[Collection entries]
= Beginning of Section =
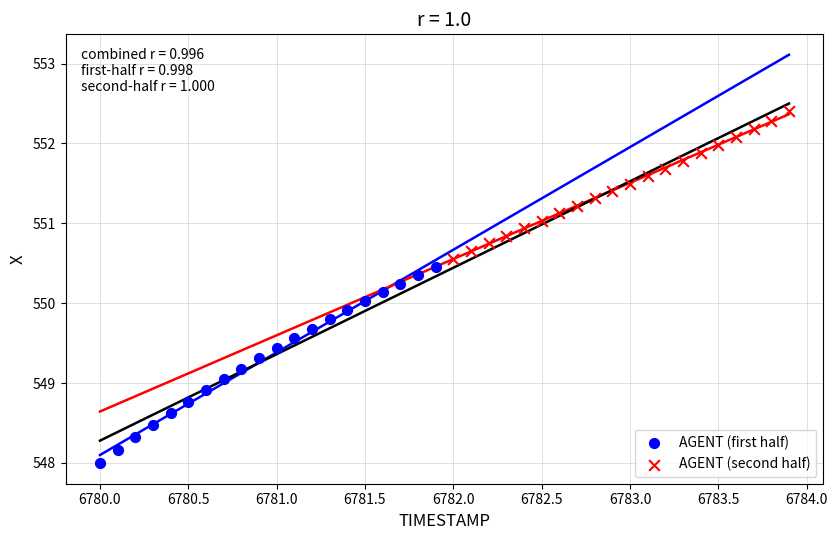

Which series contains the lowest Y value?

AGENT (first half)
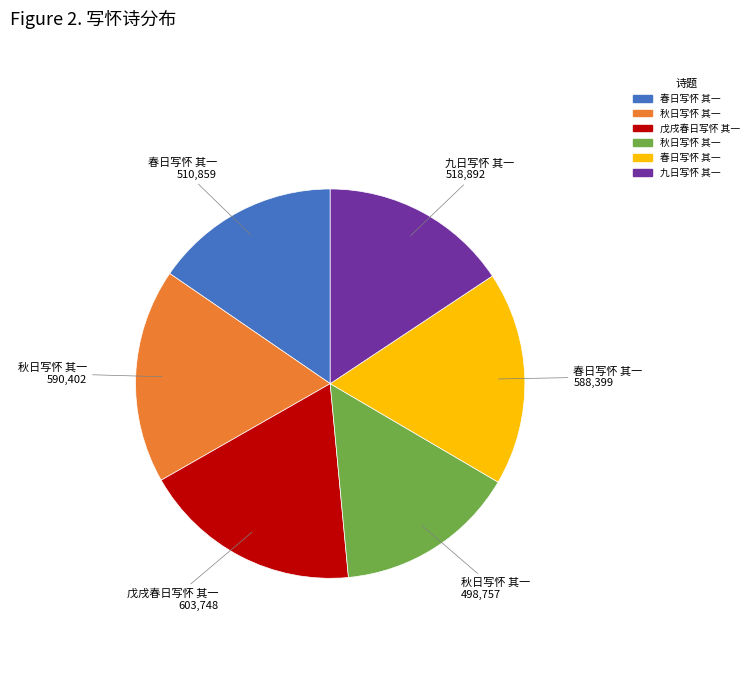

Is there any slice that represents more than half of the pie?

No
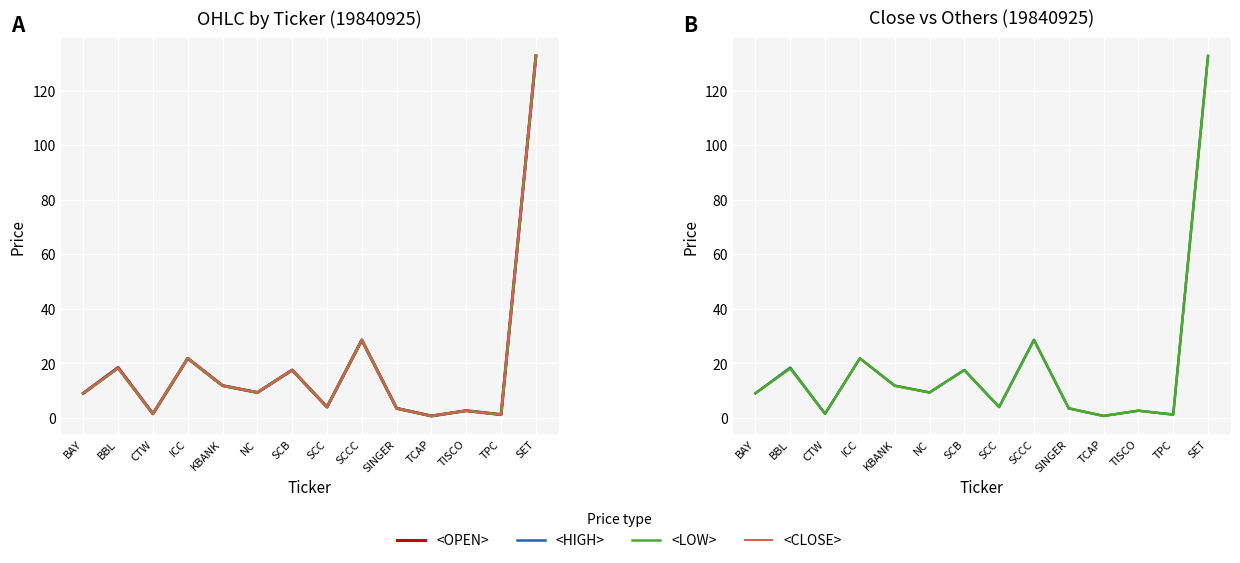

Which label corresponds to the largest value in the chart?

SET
= End of Section =
**Exercise prompt**
Lay out every line of the listing above as a numbered list, skipping blank lines. Leave the image markers out of your answer.

**Finished exercise**
1. Which series contains the lowest Y value?
2. AGENT (first half)
3. Is there any slice that represents more than half of the pie?
4. No
5. Which label corresponds to the largest value in the chart?
6. SET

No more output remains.